We recently opened this technology up to software developers, researchers, or anyone else via our site and our API - think Stripe for genomics. With Gencove, you can start a genomics research study in one day. We’ll handle the back-end and all of the logistics. In addition to helping researchers enroll and collect data from new individuals, our platform provides a method to import data from individuals who have already had their genetic data assayed by another company (23andMe, AncestryDNA, MyHeritage, etc).
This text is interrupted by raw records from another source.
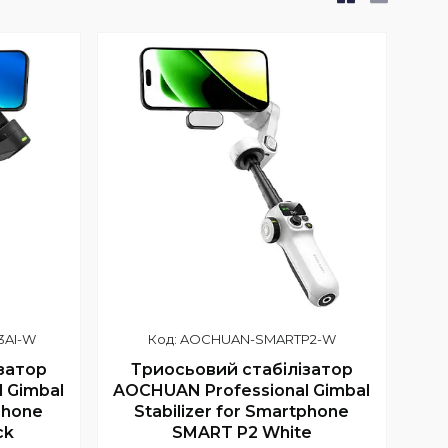
3AI-W
AOCHUAN-SMARTP2-W
затор
Триосьовий стабілізатор
 Gimbal
AOCHUAN Professional Gimbal
tphone
Stabilizer for Smartphone
ck
SMART P2 White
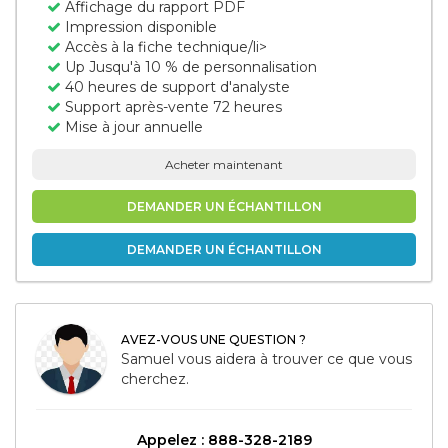
Affichage du rapport PDF
Impression disponible
Accès à la fiche technique/li>
Up Jusqu'à 10 % de personnalisation
40 heures de support d'analyste
Support après-vente 72 heures
Mise à jour annuelle
Acheter maintenant
DEMANDER UN ÉCHANTILLON
DEMANDER UN ÉCHANTILLON
AVEZ-VOUS UNE QUESTION ?
Samuel vous aidera à trouver ce que vous
cherchez.
Appelez : 888-328-2189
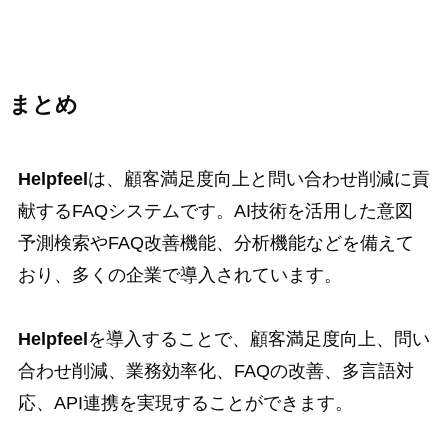
まとめ
Helpfeel
は、顧客満足度向上と問い合わせ削減に貢
献するFAQシステムです。AI技術を活用した意図
予測検索やFAQ改善機能、分析機能などを備えて
おり、多くの企業で導入されています。
Helpfeel
を導入することで、顧客満足度向上、問い
合わせ削減、業務効率化、FAQの改善、多言語対
応、API連携を実現することができます。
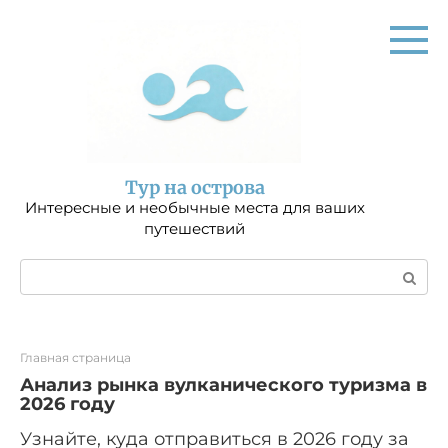
Перейти
к
контенту
Тур на острова
Интересные и необычные места для ваших
путешествий
Поиск:
Главная страница
Анализ рынка вулканического туризма в
2026 году
Узнайте, куда отправиться в 2026 году за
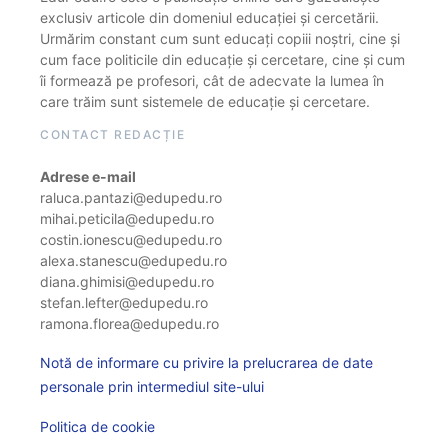
exclusiv articole din domeniul educației și cercetării.
Urmărim constant cum sunt educați copiii noștri, cine și
cum face politicile din educație și cercetare, cine și cum
îi formează pe profesori, cât de adecvate la lumea în
care trăim sunt sistemele de educație și cercetare.
CONTACT REDACȚIE
Adrese e-mail
raluca.pantazi@edupedu.ro
mihai.peticila@edupedu.ro
costin.ionescu@edupedu.ro
alexa.stanescu@edupedu.ro
diana.ghimisi@edupedu.ro
stefan.lefter@edupedu.ro
ramona.florea@edupedu.ro
Notă de informare cu privire la prelucrarea de date
personale prin intermediul site-ului
Politica de cookie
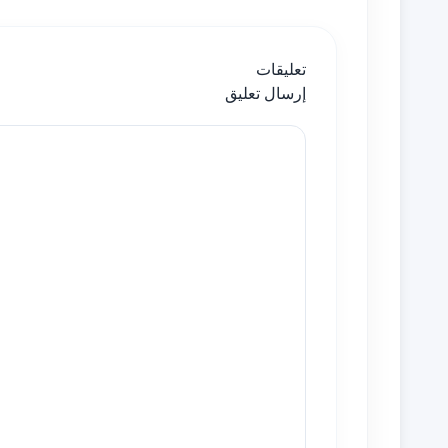
تعليقات
إرسال تعليق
Gencove will enable you to easily combine and access all of that information in one place - independent of the file format and sequencing technology used.
F: What are some of the difficulties that you faced when implementing low- coverage sequencing in your lab?
KW: One of the key challenges we faced when turning low-coverage sequencing into a product was variation in genome coverage —
that is, when aiming for 4 million reads from each of 96, 192, or 384 samples sequenced in one sequencing run, it’s easy to end up with huge levels of variation across samples. To address this, we focused on extreme precision, in terms of input (genomic DNA) and output (genomic library) measurement and normalization. This was not easy because our protocols have been miniaturized - the majority of lab automation devices can’t handle sub microliter volumes. The MANTIS® Liquid Handler was the only piece of equipment that could reliably work with these volumes. As such, it has become an essential part of our process. The result is that almost all of our samples fall into a narrow band of coverage (below), dramatically reducing the number of samples that need to be re-sequenced to reach specification.
F: How did you go about developing a library preparation protocol that is efficient enough that you can charge $59.99 for personalized sequencing, but reproducible enough to generate trustworthy data?
KW: At Gencove, together with the New York Genome Center’s Innovation Lab, we devoted considerable resources to create the perfect sequencing library preparation protocol. We didn’t want to reinvent the wheel, so we optimized several library preparation chemistries (Illumina Nextera and Kapa Hyper Prep) for low-coverage sequencing. We introduced small changes to the protocol to make it work for us and miniaturized it to make it much cheaper. Once the library preparation was reliable enough, we automated the process to scale it up and make sure no human errors creep in. It was essential to us that the number of human steps in our library preparation protocol be minimal, so we rely on automation pretty heavily. Currently, in our most common setup we use the Opentrons, FORMULATRIX MANTIS Liquid Handler, and the Agilent Bravo to run our protocol. With this type of setup a single person can process hundreds of samples in a minimal period of time.